→ **REQUIREMENT**:
All lines from the one containing "등 국내 중대형주 100여 개 종목으로 구성됐다." through the end of the entries below should appear in the answer exactly, with no others.
#### PROVIDED RECORDS ####
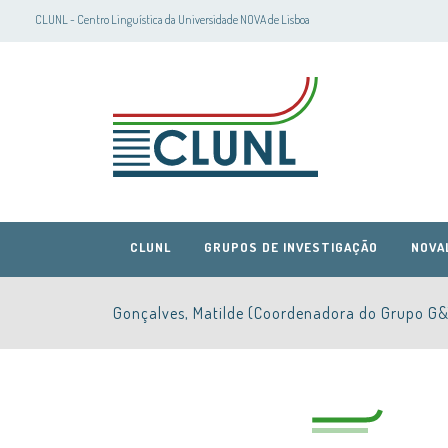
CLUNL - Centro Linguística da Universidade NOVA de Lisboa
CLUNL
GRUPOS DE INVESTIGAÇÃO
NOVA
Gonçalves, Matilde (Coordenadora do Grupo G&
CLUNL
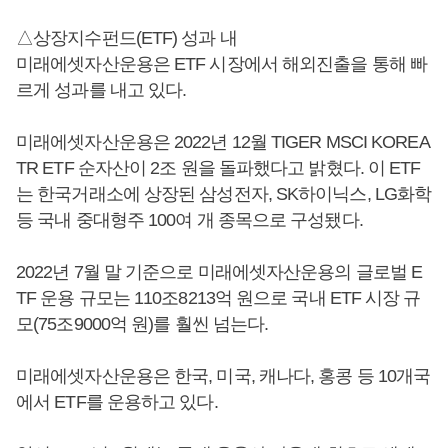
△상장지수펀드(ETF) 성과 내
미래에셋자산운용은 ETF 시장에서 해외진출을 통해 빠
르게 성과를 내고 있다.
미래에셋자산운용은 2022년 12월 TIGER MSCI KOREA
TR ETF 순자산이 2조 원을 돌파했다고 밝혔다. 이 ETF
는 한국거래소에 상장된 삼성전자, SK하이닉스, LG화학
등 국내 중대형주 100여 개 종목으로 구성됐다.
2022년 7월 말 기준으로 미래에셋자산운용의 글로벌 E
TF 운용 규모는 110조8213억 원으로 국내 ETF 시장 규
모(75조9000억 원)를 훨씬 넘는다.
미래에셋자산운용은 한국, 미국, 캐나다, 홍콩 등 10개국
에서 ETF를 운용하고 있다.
####
→ **SOLUTION**:
등 국내 중대형주 100여 개 종목으로 구성됐다.
2022년 7월 말 기준으로 미래에셋자산운용의 글로벌 E
TF 운용 규모는 110조8213억 원으로 국내 ETF 시장 규
모(75조9000억 원)를 훨씬 넘는다.
미래에셋자산운용은 한국, 미국, 캐나다, 홍콩 등 10개국
에서 ETF를 운용하고 있다.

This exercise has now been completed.